PROBLEM DETAILS >>
Print all of the data exactly, but drop the pictures.

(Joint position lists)

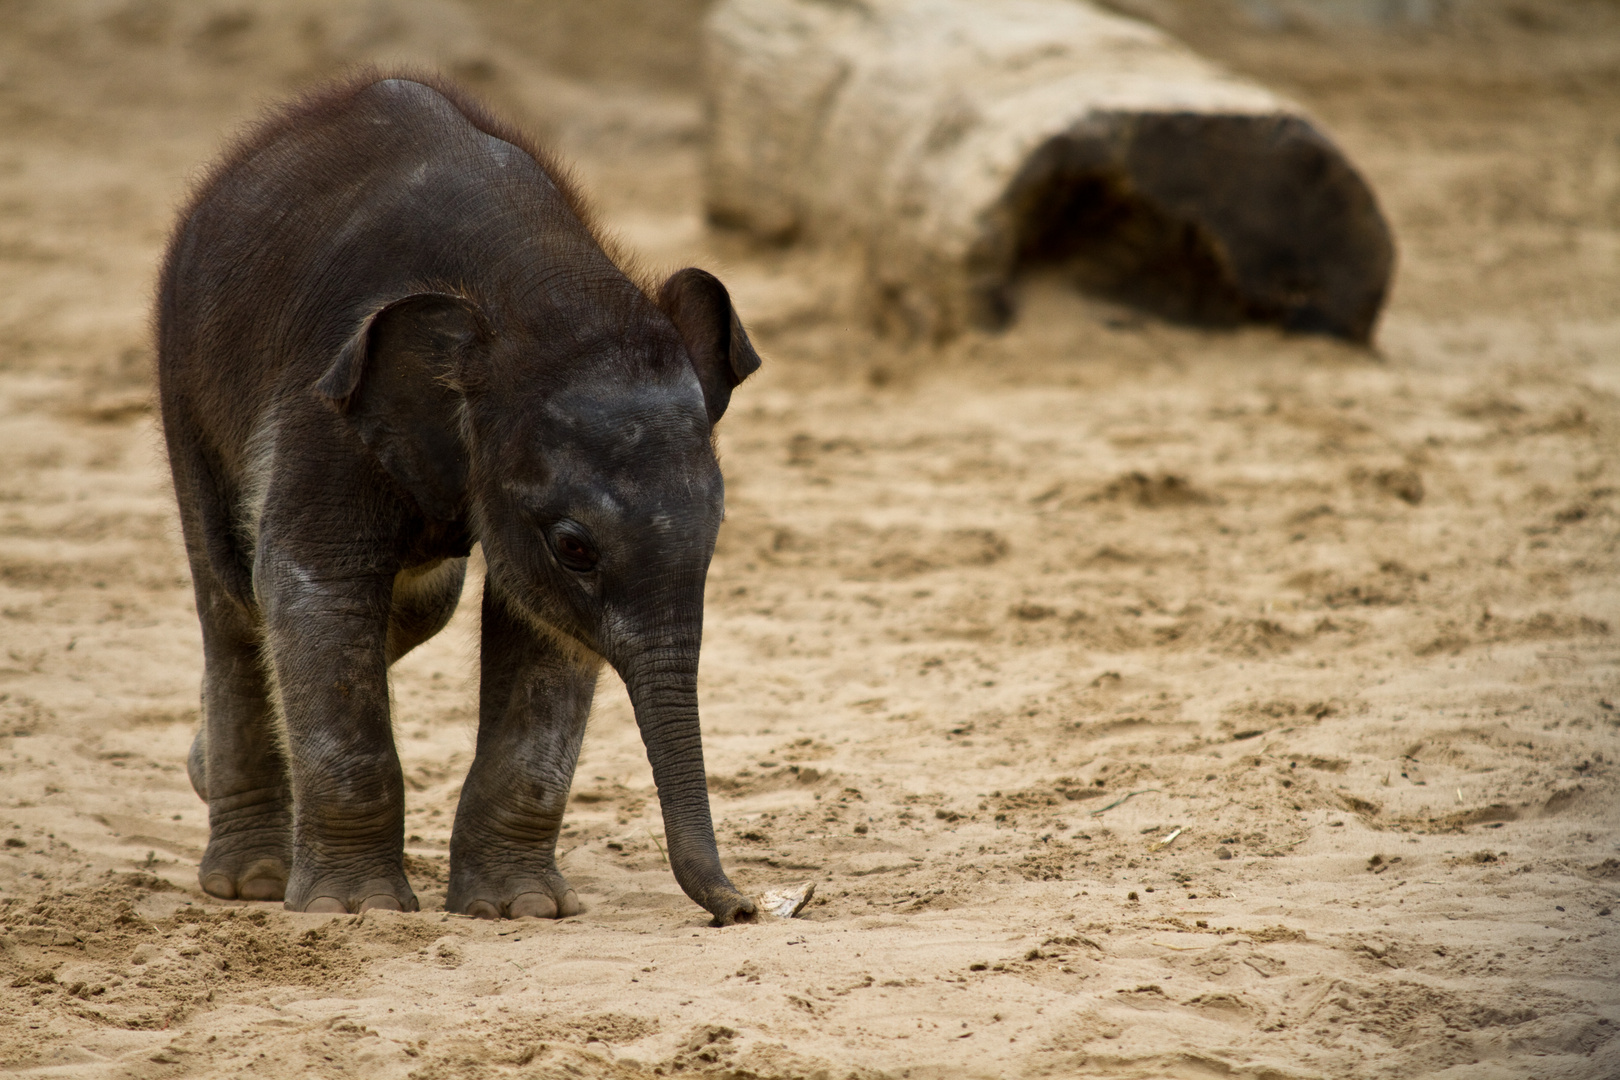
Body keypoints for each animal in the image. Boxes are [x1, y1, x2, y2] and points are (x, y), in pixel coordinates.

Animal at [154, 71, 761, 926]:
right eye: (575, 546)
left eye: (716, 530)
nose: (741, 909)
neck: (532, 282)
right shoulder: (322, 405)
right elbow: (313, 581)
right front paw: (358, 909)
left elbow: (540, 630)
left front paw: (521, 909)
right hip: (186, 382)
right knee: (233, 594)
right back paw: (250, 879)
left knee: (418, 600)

EXPECTED ANSWER >>
Body keypoints for each animal in the image. Boxes are [x1, y1, x2, y2] and points are (x, y), in pixel coordinates.

Animal at [154, 71, 761, 926]:
right eye: (575, 546)
left eye: (716, 530)
nose: (741, 909)
neck: (532, 282)
right shoulder: (322, 405)
right elbow: (313, 581)
right front paw: (358, 909)
left elbow: (540, 630)
left front paw: (521, 909)
right hip: (186, 382)
right knee: (233, 594)
right back paw: (250, 879)
left knee: (418, 600)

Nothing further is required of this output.